#### Records for the exercise:
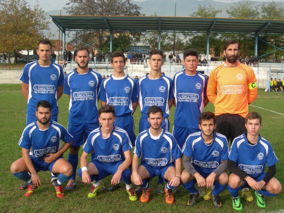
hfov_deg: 37.5
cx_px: 142
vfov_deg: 28.6
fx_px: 418
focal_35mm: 51
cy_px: 106
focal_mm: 10.6
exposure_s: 1/182
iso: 50
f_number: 5.4
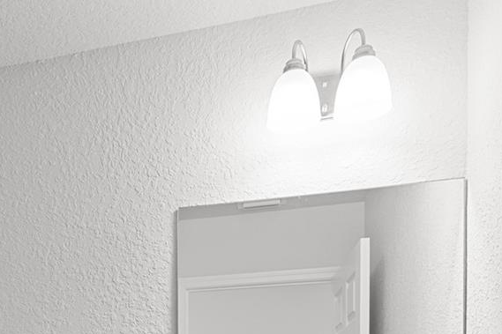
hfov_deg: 39.6
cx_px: 27
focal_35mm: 45
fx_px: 627
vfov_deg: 25.4
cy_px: 442
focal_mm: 16
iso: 250
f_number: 9
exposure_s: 1/1.67
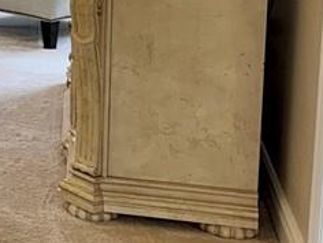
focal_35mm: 104
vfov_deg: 13.8
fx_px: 970
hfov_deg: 15.0
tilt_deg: -8.0
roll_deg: +1.8
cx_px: -345
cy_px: -56
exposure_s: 1/120
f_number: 1.78
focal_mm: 6.76
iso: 125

#### Problem to work on:
Repeat each line above exactly as it reads, omitting any pictures.

#### Response to the exercise:
hfov_deg: 37.5
cx_px: 142
vfov_deg: 28.6
fx_px: 418
focal_35mm: 51
cy_px: 106
focal_mm: 10.6
exposure_s: 1/182
iso: 50
f_number: 5.4
hfov_deg: 39.6
cx_px: 27
focal_35mm: 45
fx_px: 627
vfov_deg: 25.4
cy_px: 442
focal_mm: 16
iso: 250
f_number: 9
exposure_s: 1/1.67
focal_35mm: 104
vfov_deg: 13.8
fx_px: 970
hfov_deg: 15.0
tilt_deg: -8.0
roll_deg: +1.8
cx_px: -345
cy_px: -56
exposure_s: 1/120
f_number: 1.78
focal_mm: 6.76
iso: 125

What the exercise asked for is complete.